No entanto, se entendida como erro de tipo, se inevitável, exclui dolo e culpa e, se evitável, exclui tão somente dolo (permitindo a punição por culpa).
Juntando as duas teorias acima, vamos a alguns exemplos para ver qual seria a natureza jurídica:
Ex 1. Mãe abortou achando quer era possível quando se tratasse de feto anencéfalo. Natureza jurídica: erro de proibição, pois se trata de descriminante que recai sobre a existência da justificante.
Ex 2. Professor que bateu no aluno achando estar certo por existir um direito de educação. Natureza jurídica: erro de proibição, pois se trata de descriminante que recai sobre os limites da justificante.
Ex 3. Cortei o pescoço do meu desafeto, pois achei que ele ia sacar uma arma quando, na verdade, ia pegar seu pente de cabelo. Natureza jurídica: depende.
a) para teoria extremada da culpabilidade: erro de proibição;
b) para a teoria limitada da culpabilidade: erro de tipo.
Assim, quanto à natureza jurídica, podemos tirar, desde já, uma conclusão:
*) O Direito brasileiro entende ser erro de proibição a descriminante putativa que recai sobre a EXISTÊNCIA e os LIMITES da justificação.
Ora, e no tocante à descriminante putativa que recai sobre SITUAÇÃO FÁTICA ou PRESSUPOSTO da justificação? O Direito brasileiro adotou a teoria extremada (erro de proibição) ou a teoria limitada (erro de tipo)?
Dê uma olhada, novamente na redação do §1.° do art. 20 do CP. Lá diz que: “É isento de pena quem, por erro plenamente justificado pelas circunstâncias, supõe situação de fato que, se existisse, tornaria a ação legítima. Não há isenção de pena quando o erro deriva de culpa e o fato é punível como crime culposo”.

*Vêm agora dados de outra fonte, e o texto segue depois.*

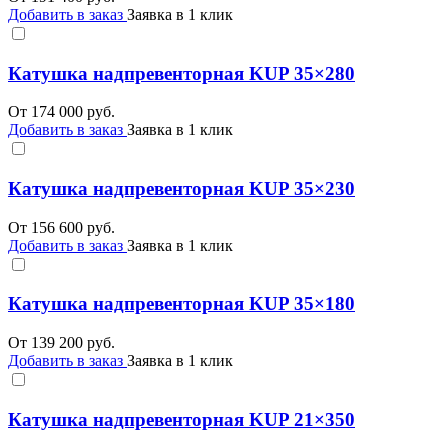
Добавить в заказ
Заявка в 1 клик
Катушка надпревенторная KUP 35×280
От
174 000
руб.
Добавить в заказ
Заявка в 1 клик
Катушка надпревенторная KUP 35×230
От
156 600
руб.
Добавить в заказ
Заявка в 1 клик
Катушка надпревенторная KUP 35×180
От
139 200
руб.
Добавить в заказ
Заявка в 1 клик
Катушка надпревенторная KUP 21×350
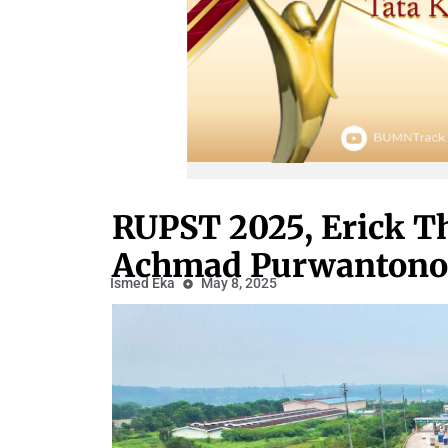
RUPST 2025, Erick T
Achmad Purwantono J
Ismed Eka
May 8, 2025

Lendo o referido dispositivo legal, Luiz Flávio Gomes afirma que o Brasil adotou a teoria estremada sui generis (especial), uma vez que a primeira parte do §1° do art. 20 do CP trata de erro de proibição inevitável (isentando de pena) e na segunda parte do §1.° do art. 20 do CP trata de erro de tipo essencial evitável (pois em vez de diminuir a pena como seria no erro de proibição evitável, exclui o dolo e permite a punição por crime culposo).
Assim, para referido doutrinador, o §1.° do art. 20 do CP segue a teoria extremada se o erro for inevitável e a teoria limitada se o erro for evitável.
Mas cuidado!!! Embora sedutora a tese defendida por Luiz Flávio Gomes, não parece prevalecer na doutrina.
No concurso, diga que para a descriminante putativa que recai sobre SITUAÇÃO FÁTICA ou PRESSUPOSTO da justificação, a teoria adotada é a LIMITADA da culpabilidade (erro de tipo). São, basicamente, dois os argumentos para que se sustente esta posição:
a) POSIÇÃO TOPOGRÁFICA: o art. 20 do CP trata de erro de tipo, enquanto que o art. 21 do CP trata de erro de proibição. Esta descriminante putativa está no §1.° do art. 20, e não no art. 21. Assim, é erro de tipo.
b) EXPOSIÇÃO DE MOTIVOS DO CÓDIGO PENAL: por esta finte doutrinária, entende-se que o Brasil adotou a teoria limitada da culpabilidade neste ponto.
- Conclusão:
A conclusão que pode se tirar do presente estudo é esta:
DESCRIMINANTE PUTATIVA QUE RECAI SOBRE | NATUREZA JURÍDICA | CONSEQUÊNCIAS |
A EXISTÊNCIA DA JUSTIFICAÇÃO | ERRO DE PROIBIÇÃO | 1) se inevitável: isenta de pena; 2) se evitável: diminui a pena de 1/6 a 1/3. |
OS LIMITES DA JUSTIFICAÇÃO | ERRO DE PROIBIÇÃO | 1) se inevitável: isenta de pena; 2) se evitável: diminui a pena de 1/6 a 1/3. |
SITUAÇÃO FÁTICA OU PRESSUPOSTOS DA JUSTIFICAÇÃO | ERRO DE TIPO (teoria limitada) | 1) se inevitável: exclui dolo e culpa; 2) se evitável: diminui somente o dolo, sendo possível a punição por crime culposo. |
Bom estudo a todos e um grande abraço!
Memorizem o texto e leve esta “carta na manga” para a prova.